I have recovered from the drive to Pembrokeshire. All it took was a nice day at work and I'd forgotten all about it. Easy! I'm getting too old for these massive days out, especially ones with a really early start. Well, let me clarify, I can cope with it if I snooze gently in a passenger seat, which has happened on more than one occasion. This time, however, I was doing the driving and it really takes it out of you if you have to do it all in a day. That's part of why weekends away, or short trips like the one to the Uists are so much better. You can take it at a slower pace and not completely knacker yourself, but it comes at the cost of time away from home. As I said think I said yesterday, and if I didn't, I meant to - if the birds could just stop now please, I would be very grateful as I need some time to do other things.
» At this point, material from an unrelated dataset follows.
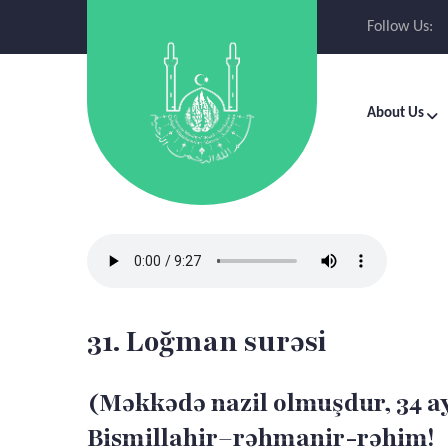
Follow Us:
About Us
31. Loğman surəsi
(Məkkədə nazil olmuşdur, 34 a
Bismillahir–rəhmanir-rəhim!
The last time I had two ticks in November was in 2010, by this point in the year I can usually count on being able to chill out. But 2013 appears to be different, breaking all the rules.
Amazingly the Orphean Warbler hasn't been seen at all today, so the boys and I are officially pretty jammy. Whether the bird is just intoxicated and asleep under a bush from eating so many fermenting apples is not yet known, but if it has really gone then that's a massive result that I finally got my arse in gear and went down yesterday. Very lucky, as I don't much like dipping, and due to the timings I had to travel on no news. This is not something I would normally do if I can avoid it, and with Dick stupidly and recklessly suggesting it was wintering only a few hours before we left, I'm amazed it didn't leave there and then, leaving me to write about a big dip! But at the end of the day it's only a bird and if I hadn't gone, or had gone a day later and missed it, would that really matter at all? Not in the slightest, you can't see 'em all, and what's more I don't intend to try.
What I do want to try and do is drag my sorry ass around the patch between now and the end of the year. My commitment this side of June has been pitiful, and although I am caning it in the listing stakes this is hugely unrepresentative of the effort I have put in. However for one last hurrah I reckon I can get myself to a frankly massive 120 species, as I need just two, and I reckon exactly two are on the cards - one a resident, and one an easily annual winter visitor. The only issue is actually physically being on the patch and as I've no more trips away there is no excuse really.